Without any pictures, reproduce exactly the lines running from the line containing "TEA-1057, start: Sep 15 -> Sep 18" through the end of the entries.

[Modification records]
=== Section Start ===
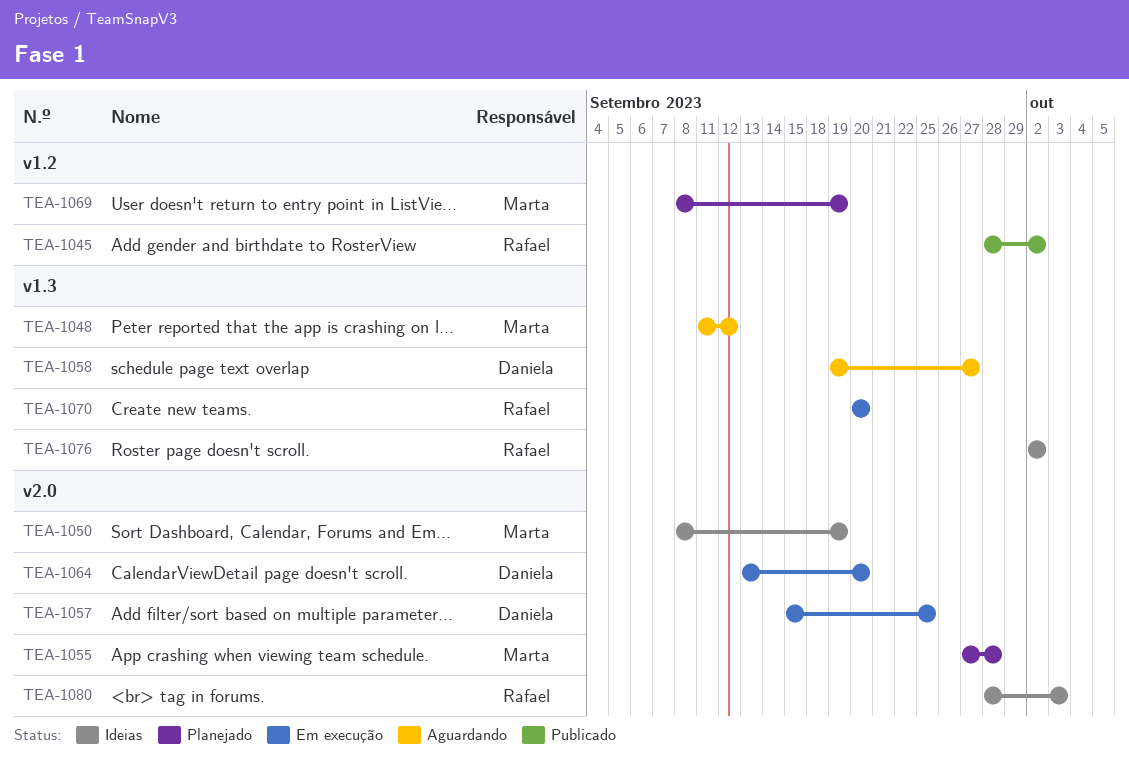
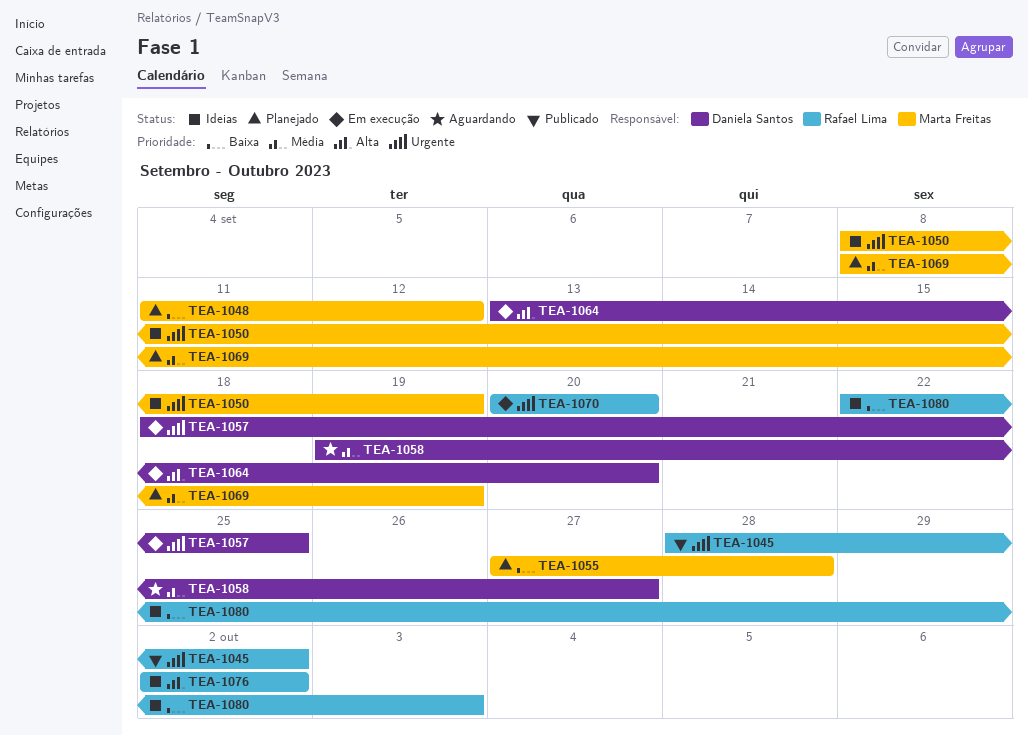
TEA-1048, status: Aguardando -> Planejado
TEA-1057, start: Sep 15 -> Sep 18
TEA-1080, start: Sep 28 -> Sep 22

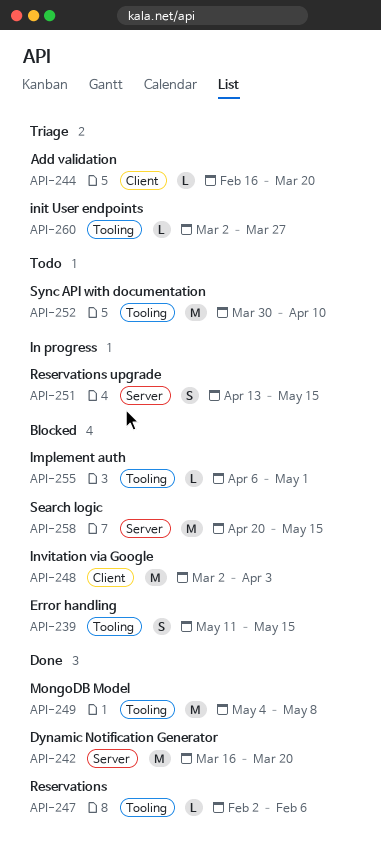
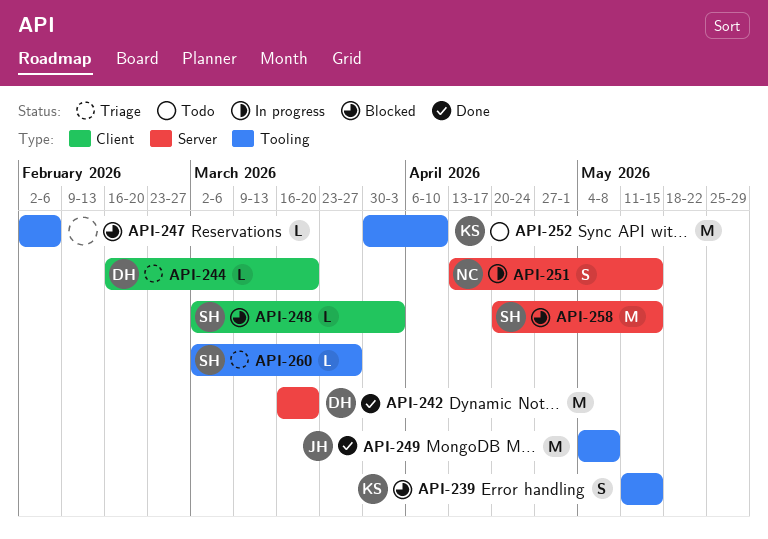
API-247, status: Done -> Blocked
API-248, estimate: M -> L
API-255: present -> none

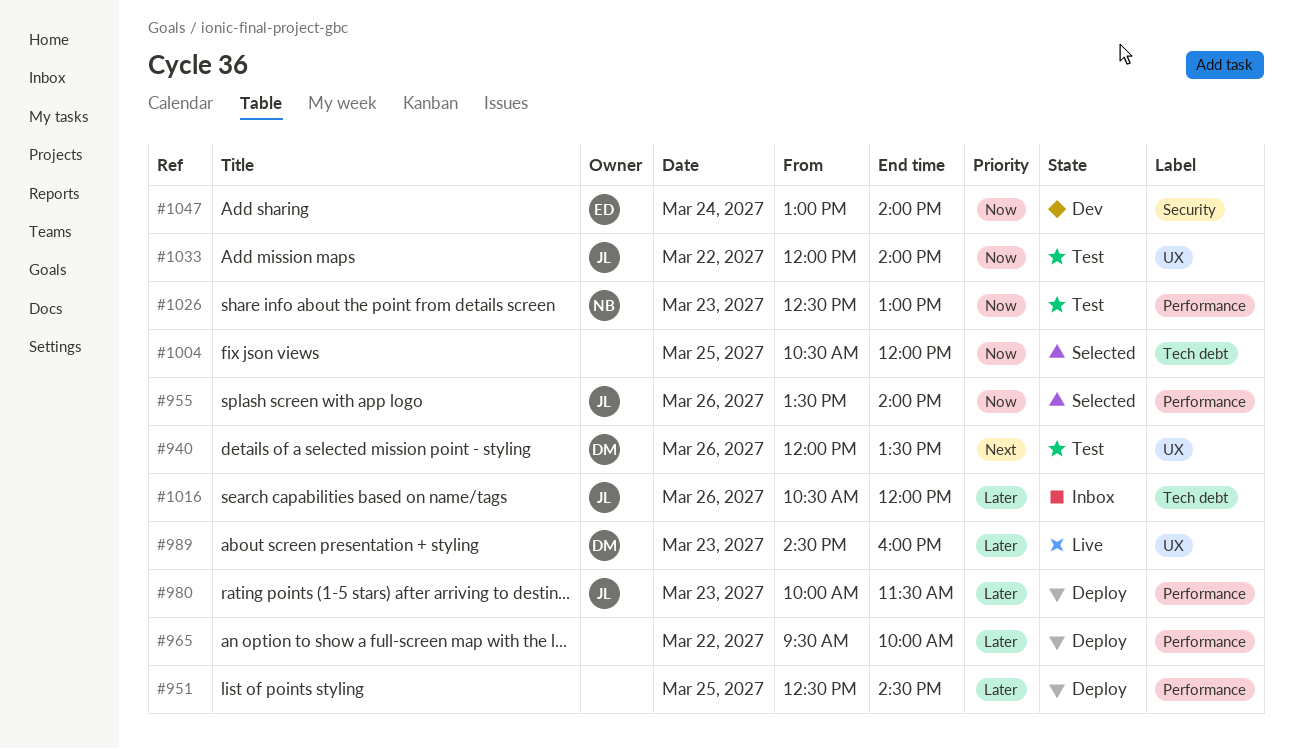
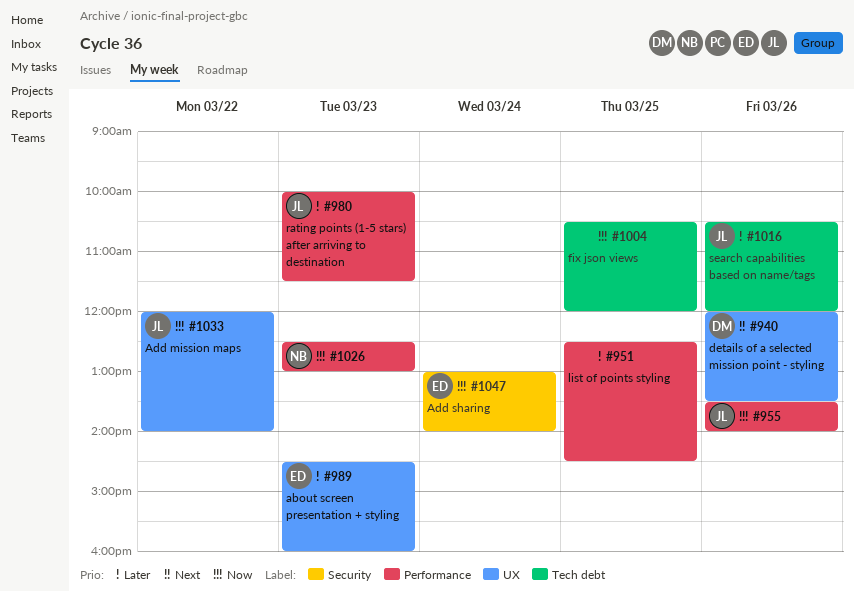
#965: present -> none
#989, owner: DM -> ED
=== Section End ===
» **EXERCISE RESULT**
TEA-1057, start: Sep 15 -> Sep 18
TEA-1080, start: Sep 28 -> Sep 22

API-247, status: Done -> Blocked
API-248, estimate: M -> L
API-255: present -> none

#965: present -> none
#989, owner: DM -> ED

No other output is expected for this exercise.